La tempra chimica del vetro e le sue nuove applicazioni
Il successo e gli sviluppi futuri del vetro temprato chimicamente
Le nuove frontiere della tempra chimica del vetro, dagli smartphone allo spazio
La tempra chimica del vetro è un trattamento sempre più frequentemente adottato nell’industria del vetro, non soltanto nei settori tradizionali come gli schermi touch di cellulari e dispositivi elettronici ma soprattutto per nuove applicazioni d’avanguardia, dalla farmaceutica all’arredamento.

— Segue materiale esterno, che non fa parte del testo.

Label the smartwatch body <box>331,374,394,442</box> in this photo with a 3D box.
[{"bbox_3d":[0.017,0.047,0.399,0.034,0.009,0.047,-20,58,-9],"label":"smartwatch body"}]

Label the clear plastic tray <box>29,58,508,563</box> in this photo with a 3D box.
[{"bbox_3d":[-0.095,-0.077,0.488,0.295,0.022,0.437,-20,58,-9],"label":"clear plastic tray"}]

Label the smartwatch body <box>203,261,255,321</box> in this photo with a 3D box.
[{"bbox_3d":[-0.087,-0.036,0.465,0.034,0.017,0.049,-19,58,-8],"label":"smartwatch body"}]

Questo particolare metodo di lavorazione consente il rinforzo meccanico del vetro, ottenendo così un materiale caratterizzato da una maggiore resistenza a rottura e da una minore sensibilità al danneggiamento superficiale. Per quanto ricco di pregi e punti di forza, infatti, il vetro presenta un intrinseco tallone d’Achille: la sua fragilità. Più correttamente, dobbiamo parlare di limitata resistenza meccanica del vetro: una lastra di vetro che potrebbe teoricamente resistere anche sotto l’azione di qualche tonnellata si rompe fatalmente se soggetta a un carico di poche decine di kg.
Questo perché il vetro è un materiale con una struttura che difficilmente può manifestare fenomeni di deformazione plastica, come accade invece ai metalli o ai polimeri, ma che può essere indebolita dai difetti superficiali dovuti ai processi di trasformazione e all’uso: piccole fessure, abrasioni, solchi, tagli generati dal contatto con altri oggetti o semplicemente dal pulviscolo atmosferico minano la resistenza del materiale.
Il processo di tempra chimica viene applicato proprio per generare uno stato di sforzo residuo di compressione negli strati superficiali del vetro, allo scopo di limitare l’effetto negativo di tali difetti.
Come funziona la tempra chimica
Per spiegare il funzionamento del processo di tempra chimica del vetro non c’è nessuno meglio del Professore Vincenzo Maria Sglavo, Ordinario presso il Dipartimento di Ingegneria Industriale dell’Università di Trento dove insegna Scienza e tecnologia del vetro: una vera e propria autorità nel settore, che opera all’interno del Laboratorio Vetri e ceramici dell’Università considerato un’eccellenza a livello mondiale.
«La tempra chimica si bassa su un processo di scambio ionico attuato a temperature inferiori a quella di transizione vetrosa del materiale – spiega il Professor Sglavo -. In pratica, quando un oggetto in vetro contenente nella propria composizione ioni alcalini (sodio, soprattutto, e in alcuni casi litio) viene immerso in un sale fuso tipo il nitrato di potassio (o di sodio se il vetro contiene litio), si attiva uno scambio tra gli ioni alcalini presenti negli strati superficiali del vetro e gli ioni del potassio presente nel sale fuso. Siccome però il potassio ha una dimensione maggiore del sodio e soprattutto del litio, la struttura del vetro risulta “rigonfiata” e quindi, a seguito del successivo raffreddamento, tenuto conto che il cuore del componente rimane invariato, gli strati superficiali si vengono a trovare in uno stato di forte compressione residua. Il processo è tipicamente condotto a temperature tra 400° e 500° C a seconda della temperatura di transizione del vetro, per tempi di immersione variabili da qualche ora ad un paio di giorni».
A livello industriale il sale fuso è racchiuso in vasche di acciaio inossidabile poste all’interno di un forno di tempra chimica, così da controllarne la temperatura, mentre gli oggetti in vetro sono disposti in ceste o rastrelliere sempre in acciaio inox, che vengono calate nelle vasche e qui lasciate per il tempo programmato. Al termine del processo le ceste o rastrelliere sono sollevate per far sgocciolare il sale fuso residuo ed essere raffreddate il più uniformemente e lentamente possibile. I componenti in vetro temprato chimicamente vengono poi raccolti, lavati delicatamente con acqua e asciugati.